US Concerned as Drug-resistant Bacteria Tied to Indian Eye Drops Pose Person-to-person Transmission Risk

The United States Centers for Disease Control and Prevention (CDC) has expressed concerns over a drug-resistant bacteria that have been found in eye drops and ointment imported from India, stating the spread from person to person could gain a foothold in the health facilities in the country, a New York Times report said on Monday.

The Food and Drug Administration and the Centers for Disease Control and Prevention (CDC) has issued an advisory against the use of EzriCare Artificial Tears, a product by Chennai-based Global Pharma Healthcare, warning that they may be linked to an outbreak of ‘Pseudomonas aeruginosa.’

According to the CDC website, the outbreak of the particular strain, which is associated with multiple types of infections, including eye infections, has never been reported in the United States before.

The infection has been detected in 37 patients linked to four healthcare facility clusters. Three people have died and there have been 8 reports of vision loss and 4 reports of enucleation (surgical removal of eyeball).

The NYT cited Maroya Walters, lead investigator for the CDC’s antimicrobial resistance team, who noted that the bacteria is more drug-resistant than a similar bacteria that the CDC tends to see in about 150 cases per year, mostly in intensive-care settings. The spread of the newest strain “really could change the outlook for that,” the expert said.

The bacteria Walters referred to was the Pseudomonas bacteria which can cause infections in the blood, lungs or other parts of the body after surgery. According to a 2019 CDC report, the multi drug-resistant bacteria causes an estimated 32,600 infections among hospitalized patients and 2,700 estimated deaths in the US a year.

Dr David van Duin, an expert in infectious diseases at the University of North Carolina School of Medicine said Pseudomonas are resistant to treatment and particularly challenging to eliminate. The bacteria persist stubbornly in healthcare facilities, where it adheres firmly to sink drains, water faucets, and other damp areas. Furthermore, it is difficult to eradicate from patients who develop bloodstream infections. “It’s very hard to get rid of,” he said.

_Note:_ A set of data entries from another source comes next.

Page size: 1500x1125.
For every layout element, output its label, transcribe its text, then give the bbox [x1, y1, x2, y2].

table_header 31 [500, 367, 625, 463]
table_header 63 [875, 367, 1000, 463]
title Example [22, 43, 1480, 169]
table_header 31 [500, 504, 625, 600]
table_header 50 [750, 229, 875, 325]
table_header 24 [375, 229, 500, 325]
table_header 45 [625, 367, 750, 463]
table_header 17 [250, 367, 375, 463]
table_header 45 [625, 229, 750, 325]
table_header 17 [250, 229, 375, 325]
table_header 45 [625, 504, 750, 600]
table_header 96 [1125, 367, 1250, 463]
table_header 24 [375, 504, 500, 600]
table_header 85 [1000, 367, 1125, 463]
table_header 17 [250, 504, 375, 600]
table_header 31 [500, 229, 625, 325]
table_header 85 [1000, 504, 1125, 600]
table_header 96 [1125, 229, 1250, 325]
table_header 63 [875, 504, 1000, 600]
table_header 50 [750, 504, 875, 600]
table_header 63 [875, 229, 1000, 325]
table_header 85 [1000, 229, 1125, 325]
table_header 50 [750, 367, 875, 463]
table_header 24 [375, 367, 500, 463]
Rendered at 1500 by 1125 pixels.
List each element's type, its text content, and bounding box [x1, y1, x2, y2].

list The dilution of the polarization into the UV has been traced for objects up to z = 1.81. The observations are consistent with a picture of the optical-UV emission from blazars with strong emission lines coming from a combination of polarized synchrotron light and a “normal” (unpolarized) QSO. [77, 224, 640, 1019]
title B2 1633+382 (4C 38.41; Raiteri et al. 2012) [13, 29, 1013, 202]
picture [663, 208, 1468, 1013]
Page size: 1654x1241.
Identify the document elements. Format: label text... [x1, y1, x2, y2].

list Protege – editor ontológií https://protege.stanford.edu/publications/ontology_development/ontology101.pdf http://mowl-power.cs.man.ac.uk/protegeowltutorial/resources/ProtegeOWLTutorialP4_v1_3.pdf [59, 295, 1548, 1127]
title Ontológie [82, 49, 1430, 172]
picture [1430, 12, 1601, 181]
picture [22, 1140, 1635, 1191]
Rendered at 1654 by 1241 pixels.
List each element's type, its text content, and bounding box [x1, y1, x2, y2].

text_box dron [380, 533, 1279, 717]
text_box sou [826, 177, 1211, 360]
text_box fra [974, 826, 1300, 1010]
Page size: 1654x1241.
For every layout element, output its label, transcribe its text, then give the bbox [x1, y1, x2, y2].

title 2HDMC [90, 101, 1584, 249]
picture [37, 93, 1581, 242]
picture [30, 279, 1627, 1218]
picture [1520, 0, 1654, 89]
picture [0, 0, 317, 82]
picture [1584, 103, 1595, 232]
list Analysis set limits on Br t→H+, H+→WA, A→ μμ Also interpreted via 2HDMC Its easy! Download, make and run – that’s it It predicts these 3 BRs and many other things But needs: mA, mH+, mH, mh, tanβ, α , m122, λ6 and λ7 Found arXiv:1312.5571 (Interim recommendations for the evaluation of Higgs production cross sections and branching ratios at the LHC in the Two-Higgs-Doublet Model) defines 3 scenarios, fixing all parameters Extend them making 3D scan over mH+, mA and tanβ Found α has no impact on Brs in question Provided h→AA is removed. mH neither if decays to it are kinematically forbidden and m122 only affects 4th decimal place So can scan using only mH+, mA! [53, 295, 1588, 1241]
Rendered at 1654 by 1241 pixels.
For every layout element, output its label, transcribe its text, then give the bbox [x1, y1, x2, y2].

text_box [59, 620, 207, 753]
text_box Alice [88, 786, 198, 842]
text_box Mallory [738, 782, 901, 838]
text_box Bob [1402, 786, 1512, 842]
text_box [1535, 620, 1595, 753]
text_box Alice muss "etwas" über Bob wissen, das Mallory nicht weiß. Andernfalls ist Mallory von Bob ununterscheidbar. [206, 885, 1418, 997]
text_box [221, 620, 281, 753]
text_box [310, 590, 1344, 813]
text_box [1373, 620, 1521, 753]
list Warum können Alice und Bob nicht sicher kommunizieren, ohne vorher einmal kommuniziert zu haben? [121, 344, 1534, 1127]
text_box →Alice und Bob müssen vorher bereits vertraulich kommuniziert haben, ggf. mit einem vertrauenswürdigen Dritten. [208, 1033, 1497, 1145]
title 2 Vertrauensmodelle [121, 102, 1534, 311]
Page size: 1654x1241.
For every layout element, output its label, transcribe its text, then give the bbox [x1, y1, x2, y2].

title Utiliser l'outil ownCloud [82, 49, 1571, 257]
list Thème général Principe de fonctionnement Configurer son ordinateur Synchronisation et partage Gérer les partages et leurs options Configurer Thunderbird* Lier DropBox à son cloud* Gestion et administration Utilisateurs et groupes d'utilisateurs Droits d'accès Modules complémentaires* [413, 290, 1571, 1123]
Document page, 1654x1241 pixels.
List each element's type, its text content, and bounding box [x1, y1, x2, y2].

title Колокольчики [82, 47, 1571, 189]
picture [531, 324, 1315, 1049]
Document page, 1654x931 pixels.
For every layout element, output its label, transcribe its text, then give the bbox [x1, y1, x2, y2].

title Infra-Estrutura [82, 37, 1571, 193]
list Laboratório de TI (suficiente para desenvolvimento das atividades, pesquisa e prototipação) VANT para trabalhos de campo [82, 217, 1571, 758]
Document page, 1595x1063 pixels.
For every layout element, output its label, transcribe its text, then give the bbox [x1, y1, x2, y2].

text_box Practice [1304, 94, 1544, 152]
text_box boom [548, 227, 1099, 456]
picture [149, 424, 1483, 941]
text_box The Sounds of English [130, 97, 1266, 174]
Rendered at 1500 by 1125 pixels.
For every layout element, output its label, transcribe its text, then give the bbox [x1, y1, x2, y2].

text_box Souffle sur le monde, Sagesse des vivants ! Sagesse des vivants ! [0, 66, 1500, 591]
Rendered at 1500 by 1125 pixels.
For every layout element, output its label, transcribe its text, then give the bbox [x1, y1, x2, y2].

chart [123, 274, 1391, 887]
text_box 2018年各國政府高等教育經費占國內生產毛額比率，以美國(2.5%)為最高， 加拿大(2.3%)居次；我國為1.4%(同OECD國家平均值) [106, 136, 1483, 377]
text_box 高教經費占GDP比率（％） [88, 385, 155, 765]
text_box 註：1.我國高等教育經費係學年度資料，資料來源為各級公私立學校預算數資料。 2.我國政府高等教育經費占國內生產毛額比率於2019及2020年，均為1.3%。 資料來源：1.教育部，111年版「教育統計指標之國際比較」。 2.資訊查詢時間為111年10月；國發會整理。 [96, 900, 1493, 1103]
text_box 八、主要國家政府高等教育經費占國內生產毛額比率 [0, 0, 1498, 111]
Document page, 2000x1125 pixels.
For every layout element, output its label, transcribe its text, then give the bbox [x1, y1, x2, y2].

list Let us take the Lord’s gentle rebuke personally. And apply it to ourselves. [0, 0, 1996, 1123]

The cases associated with the eyedrops have largely been contained due to the product recall. Additionally, the FDA had also announced the recall of Delsam Pharma’s Artificial Eye ointment, which was made in the same factory as the eyedrops, due to the risk of possible similar contamination.

The FDA blocked Global Pharma’s imports, saying the company had provided “an inadequate response to a records request” and violated manufacturing rules.

The FDA also conducted an unannounced inspection at the India plant from February 20 through March 2 and found “a litany of problems with the plant’s sterility practices”, the report states citing an inspection report published by STAT news.

The Indian government also conducted raids at the units Global Pharma Healthcare on February 3. The company had in a statement said it was recalling all its products due to possible contamination. Global Pharma Healthcare is “voluntarily recalling all lots within expiry of their Artificial Tears Lubricant Eye Drops, distributed by EzriCare, LLC- and Delsam Pharma, to the consumer level, due to possible contamination,” it said in a statement.

Speaking on the current focus of the CDC, Dr Walters said it is asking doctors to work with public health labs to determine the genetic fingerprint of hard-to-treat Pseudomonas infections in the eye and throughout the body. “I think we are going to see the impact of this play out over the course of months to years,” Dr Walters said.

The CDC has advised patients who have used EzriCare or Delsam Pharma’s artificial tears and who have signs or symptoms of an eye infection to seek immediate medical care. “At this time, there is no recommendation for testing of patients who have used this product and who are not experiencing any signs or symptoms of infection,” the website states.

Eye infection symptoms may include:

  • Yellow, green, or clear discharge from the eye
  • Eye pain or discomfort
  • Redness of the eye or eyelid
  • Feeling of something in your eye (foreign body sensation)
  • Increased sensitivity to light
  • Blurry vision

Dr Vicente Diaz, chief of ophthalmology at Yale Health Plan in Connecticut said the infections evading the “big gun” antibiotics had alarmed experts. The infectious diseases specialist worries that if doctors use ineffective antibiotics for too long or wait to culture a bug, “that gives the bacteria more time to multiply and get more aggressive,” he said.